Ich stutzte. Dass sie mir letzte Woche bei der Arbeit nicht davon erzählt hatte? Dass sie überhaupt heute zum Geburtstagskaffee einlud, wo doch morgen so ein wichtiges Ereignis anstand?

„Ist kein Problem, Claire! Da will ich dich auf keinen Fall von abhalten. Dann kann ich noch etwas Rad fahren. Wird bei mir demnächst auch mal wieder Zeit für ein Jedermann-Rennen, denke ich."

Wir standen auf und deckten gemeinsam den Tisch ab, bevor wir zur Tür gingen. Sie wirkte auf einmal unruhig.

„Ich fand es wirklich superschön, dass du da warst, Jonas!"

Wir sahen uns lange in die Augen, ihr Blick flackerte wild. Impulsiv umarmten wir uns zum Abschied wie alte Freunde und ich spürte, wie mein Herz begann zu pochen. Manchmal sind es im Leben die ganz kleinen Gesten und Bewegungen, die eine große Wirkung haben. Wie ein Händedruck, der einen Tick zu lange für eine formelle Verabschiedung dauert. Meine rechte Hand strich mechanisch über den Rücken, den ich bisher nur in meinen Träumen unbedeckt gesehen hatte. Überrascht stellte ich dabei fest, dass keine BH-Riemchen zu spüren waren, vielleicht trug sie keinen wegen ihrer Brandnarben. Sie hatte die Augen geschlossen, legte den Kopf leicht an meine Brust. Dann blickte sie zu mir auf und schloss nach einer Weile die Augen. Ihr heißer Atem strich mir über die Wangen. Als ihre Oberlippe meinen Mund berührte, begann mein Puls zu rasen und ich merkte, wie mir der kalte Schweiß ausbrach.

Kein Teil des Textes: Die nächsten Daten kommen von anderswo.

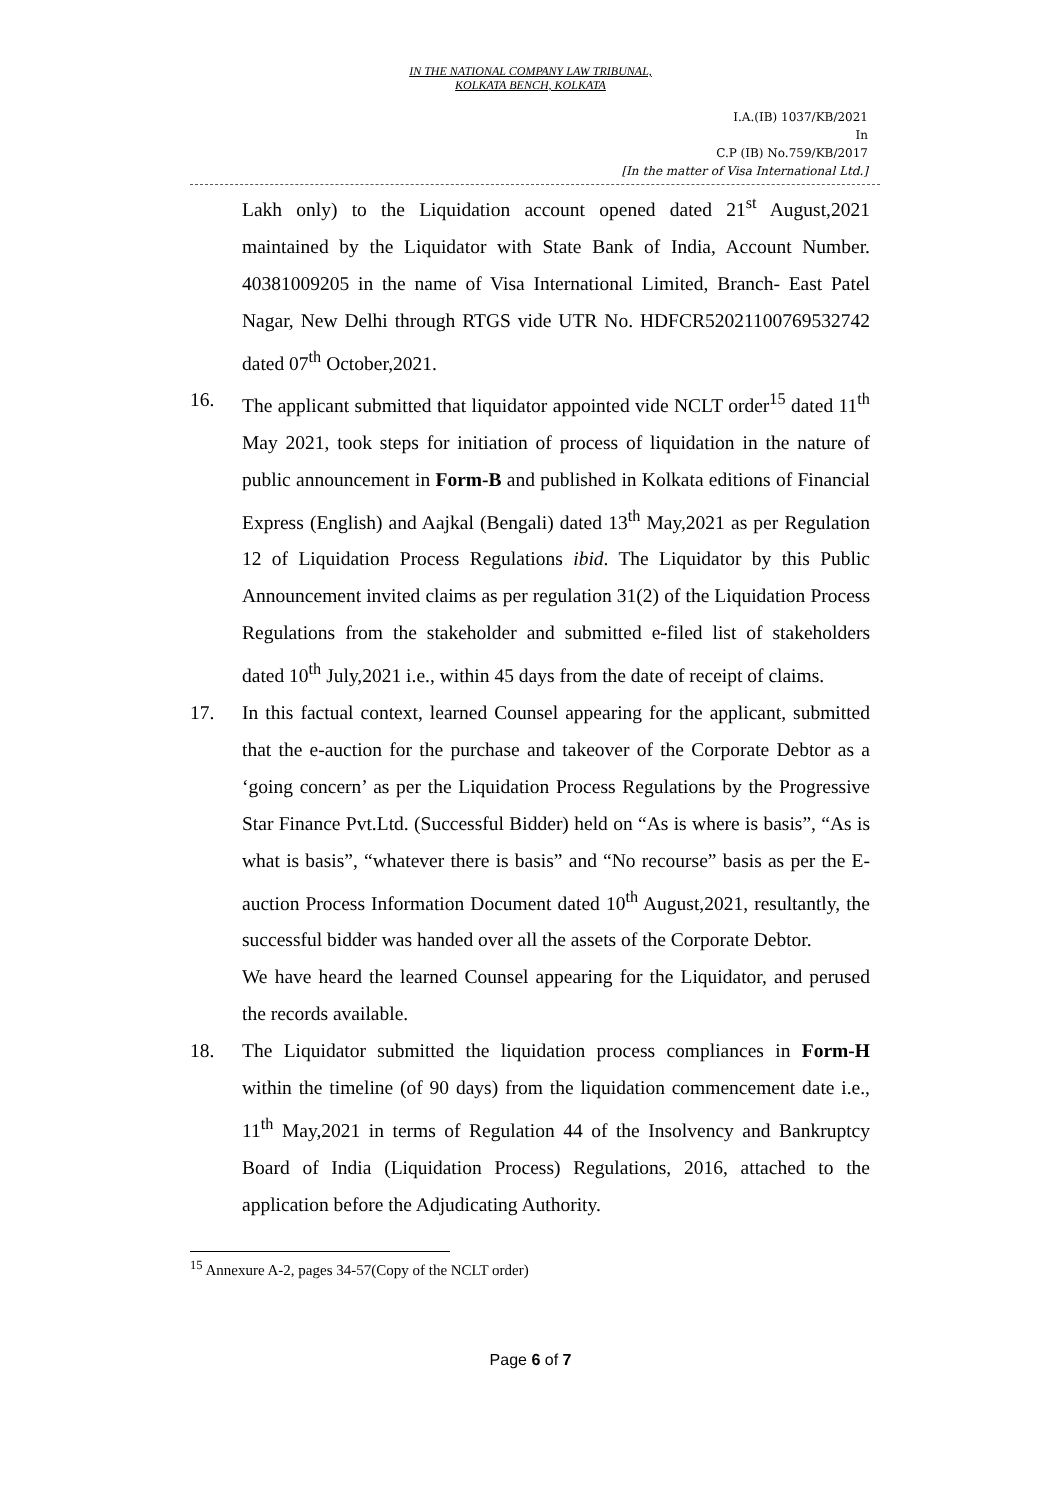IN THE NATIONAL COMPANY LAW TRIBUNAL,
KOLKATA BENCH, KOLKATA
I.A.(IB) 1037/KB/2021
In
C.P (IB) No.759/KB/2017
[In the matter of Visa International Ltd.]
Lakh only) to the Liquidation account opened dated 21<sup>st</sup> August,2021 maintained by the Liquidator with State Bank of India, Account Number. 40381009205 in the name of Visa International Limited, Branch- East Patel Nagar, New Delhi through RTGS vide UTR No. HDFCR52021100769532742 dated 07<sup>th</sup> October,2021.
16. The applicant submitted that liquidator appointed vide NCLT order<sup>15</sup> dated 11<sup>th</sup> May 2021, took steps for initiation of process of liquidation in the nature of public announcement in Form-B and published in Kolkata editions of Financial Express (English) and Aajkal (Bengali) dated 13<sup>th</sup> May,2021 as per Regulation 12 of Liquidation Process Regulations ibid. The Liquidator by this Public Announcement invited claims as per regulation 31(2) of the Liquidation Process Regulations from the stakeholder and submitted e-filed list of stakeholders dated 10<sup>th</sup> July,2021 i.e., within 45 days from the date of receipt of claims.
17. In this factual context, learned Counsel appearing for the applicant, submitted that the e-auction for the purchase and takeover of the Corporate Debtor as a ‘going concern’ as per the Liquidation Process Regulations by the Progressive Star Finance Pvt.Ltd. (Successful Bidder) held on “As is where is basis”, “As is what is basis”, “whatever there is basis” and “No recourse” basis as per the E-auction Process Information Document dated 10<sup>th</sup> August,2021, resultantly, the successful bidder was handed over all the assets of the Corporate Debtor.
We have heard the learned Counsel appearing for the Liquidator, and perused the records available.
18. The Liquidator submitted the liquidation process compliances in Form-H within the timeline (of 90 days) from the liquidation commencement date i.e., 11<sup>th</sup> May,2021 in terms of Regulation 44 of the Insolvency and Bankruptcy Board of India (Liquidation Process) Regulations, 2016, attached to the application before the Adjudicating Authority.
<sup>15</sup> Annexure A-2, pages 34-57(Copy of the NCLT order)
Page 6 of 7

„Ähm... Danke für die nette Einladung, aber ich denke, ich sollte jetzt besser gehen, Claire", zog ich die Reißleine, machte mich unter ihrem erschrockenen Blick rüde von ihr los und stürmte panisch die Treppe hinunter. Auf dem Rad eilte ich kopflos drei Häuserblöcke weit die Straße entlang und wurde beinahe von einem Laster, dem ich die Vorfahrt nahm, über den Haufen gefahren. Was sollte das denn gerade gewesen sein? Schließlich dämmerte es mir. Sie war verliebt! Claire hatte sich in mich verliebt!